» Uit te voeren opdrachten
1. Beantwoord de volgende vragen over het fragment over de themadag Gezonde Gebouwen.
(a) Wie was de thema-ambassadeur van de dag?
(b) Welk gebouw vormt een voorlopig hoogtepunt uit de historie van cepezed?
(c) Welke ramen zijn volgens Van Bergen efficiënter dan laag gepositioneerde ramen?
2. Geef het fragment over de themadag Gezonde Gebouwen letterlijk weer, van "Tijdens de themadag" tot en met "met vertical farming.".

» Geselecteerd fragment
--

Tijdens de themadag Gezonde Gebouwen – ontwerpen met licht en lucht, werd weer aangetoond dat het belangrijk is om al in de ontwerpfase na te denken over de gebruiksfase van een gebouw.
Ronald Schleurholts, partner/architect bij cepezed was de thema-ambassadeur van deze dag en trapte de dag af. Hij leidde ons langs de noodzaak van daglicht en frisse lucht in de gebouwde omgeving. Hij vertelde onder andere over het belang van daglicht voor ons biologische ritme en toonde verschillende voorbeelden van gebouwen met voldoende daglicht en frisse lucht uit de inmiddels rijke historie van cepezed. Het Green House vormt een voorlopig hoogtepunt, waar mensen werken, samenkomen, eten in één gebouw dat ontworpen is als generiek bouwpakket en volledig circulair is, evenals het horecaconcept met vertical farming.
Paul van Bergen, Directeur en Adviseur bij DGMR haalde wat mythes onderuit over daglichtoplossingen (zoals de zonneplank) en benadrukte dat het niet alleen gaat om meer glas toepassing, maar vooral om de juiste positionering van glas. Zo zijn hoog gepositioneerde ramen efficiënter dan ramen die laag gepositioneerd zijn. En zorgt licht van twee kanten voor efficiënte daglichttoetreding. “Als je geen hemel ziet kun je er niet eigenlijk niet werken”, aldus Van Bergen.

--

» Getoonde gegevens
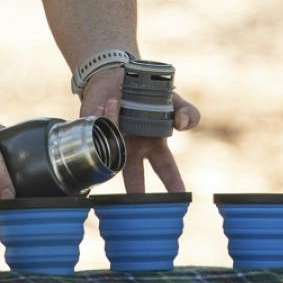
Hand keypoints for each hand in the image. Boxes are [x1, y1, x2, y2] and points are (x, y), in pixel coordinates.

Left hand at [79, 70, 199, 192]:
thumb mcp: (174, 100)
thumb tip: (183, 124)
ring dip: (115, 141)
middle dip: (136, 193)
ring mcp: (112, 140)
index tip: (179, 201)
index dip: (173, 186)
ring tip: (119, 116)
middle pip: (134, 177)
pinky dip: (106, 114)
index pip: (166, 171)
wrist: (120, 75)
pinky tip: (110, 103)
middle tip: (138, 207)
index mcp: (153, 145)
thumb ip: (189, 112)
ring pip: (111, 154)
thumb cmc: (149, 94)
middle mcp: (132, 148)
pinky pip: (100, 127)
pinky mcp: (94, 128)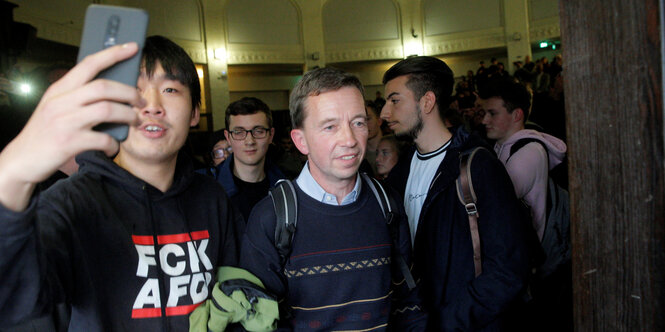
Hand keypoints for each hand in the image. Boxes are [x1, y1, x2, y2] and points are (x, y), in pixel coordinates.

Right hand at [0, 43, 143, 210]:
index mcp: (59, 89)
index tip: (132, 47)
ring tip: (134, 120)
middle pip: (104, 87)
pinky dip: (114, 143)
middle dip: (129, 92)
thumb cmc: (44, 133)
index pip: (89, 64)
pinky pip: (103, 139)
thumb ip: (77, 96)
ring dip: (128, 115)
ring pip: (108, 109)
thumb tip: (113, 89)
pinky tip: (113, 147)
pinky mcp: (69, 142)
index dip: (113, 54)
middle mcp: (61, 102)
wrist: (21, 160)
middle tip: (140, 101)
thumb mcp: (55, 106)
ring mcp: (65, 121)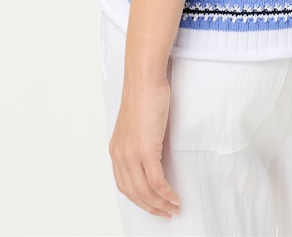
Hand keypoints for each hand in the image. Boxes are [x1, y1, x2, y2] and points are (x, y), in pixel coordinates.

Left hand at [108, 76, 179, 217]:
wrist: (144, 78)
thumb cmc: (144, 94)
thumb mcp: (138, 124)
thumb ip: (141, 142)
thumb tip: (155, 157)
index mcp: (116, 150)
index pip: (124, 185)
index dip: (139, 199)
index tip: (152, 205)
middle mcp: (120, 155)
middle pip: (134, 193)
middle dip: (150, 207)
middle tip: (165, 213)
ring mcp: (131, 154)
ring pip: (145, 191)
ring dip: (160, 204)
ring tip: (173, 209)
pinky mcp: (145, 150)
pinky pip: (156, 181)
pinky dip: (166, 193)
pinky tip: (174, 197)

--

» Antwoorden
1.
(a) Ronald Schleurholts, partner/architect bij cepezed.
(b) Het Green House.
(c) Hoog gepositioneerde ramen.

2.
Tijdens de themadag Gezonde Gebouwen – ontwerpen met licht en lucht, werd weer aangetoond dat het belangrijk is om al in de ontwerpfase na te denken over de gebruiksfase van een gebouw.
Ronald Schleurholts, partner/architect bij cepezed was de thema-ambassadeur van deze dag en trapte de dag af. Hij leidde ons langs de noodzaak van daglicht en frisse lucht in de gebouwde omgeving. Hij vertelde onder andere over het belang van daglicht voor ons biologische ritme en toonde verschillende voorbeelden van gebouwen met voldoende daglicht en frisse lucht uit de inmiddels rijke historie van cepezed. Het Green House vormt een voorlopig hoogtepunt, waar mensen werken, samenkomen, eten in één gebouw dat ontworpen is als generiek bouwpakket en volledig circulair is, evenals het horecaconcept met vertical farming.